This documentation is for JoBimText pipeline versions below 0.1.3!
The sense cluster file looks like this:
#WORD CID CLUSTERTERMS mouse 0 cat,dog,rat mouse 1 keyboard,joystick
The pattern file contains the patterns and their frequencies:
mouse ISA animal 15 cat ISA animal 10 dog ISA animal 20 dog ISA pet 5 keyboard ISA product 20 keyboard ISA input_device 2
Running the SenseLabeller
To label the sense clusters, you can use the SenseLabeller class from PattaMaika:
java -cp path/to/org.jobimtext.pattamaika-*.jar org.jobimtext.pattamaika.SenseLabeller pattern-file sense-cluster-file output-file [minimum_score]

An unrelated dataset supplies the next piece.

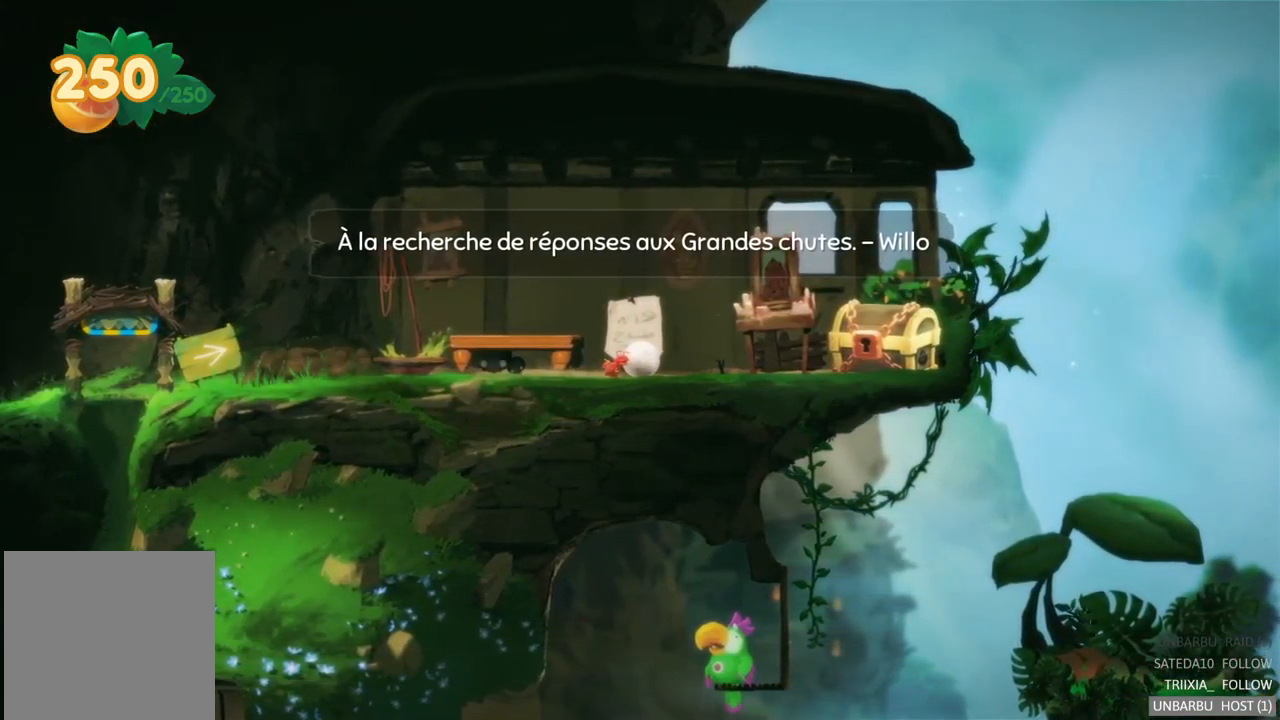
{"buttons": [], "left_stick": "right", "right_stick": "center", "events": [[300, "left_stick", "right"]]}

The SenseLabeller adds an additional column that contains the hypernyms for the cluster terms, ordered by frequency and score. The result looks like this:
mouse 0 cat,dog,rat animal:60, pet:5 mouse 1 keyboard,joystick product:20, input_device:2
To demonstrate the scoring method, let’s have a look at the first sense cluster:
mouse 0 cat,dog,rat
Even though we find a direct entry for “mouse” (“mouse ISA animal”), we cannot use this relation for labelling, since mouse contains different senses. Therefore, only cluster terms are considered.
We find the following matching patterns for the cluster terms:
cat ISA animal 10 dog ISA animal 20 dog ISA pet 5
The scoring for the hypernym “pet” is straightforward: It has a count of 5 with “dog” and occurs as the hypernym for 1 cluster term, therefore the final score is: 5 * 1 = 5.
For animal, we find 2 matching cluster terms, “cat” and “dog”. The summed up pattern count is 30, therefore the final score is: (10+20) * 2 = 60.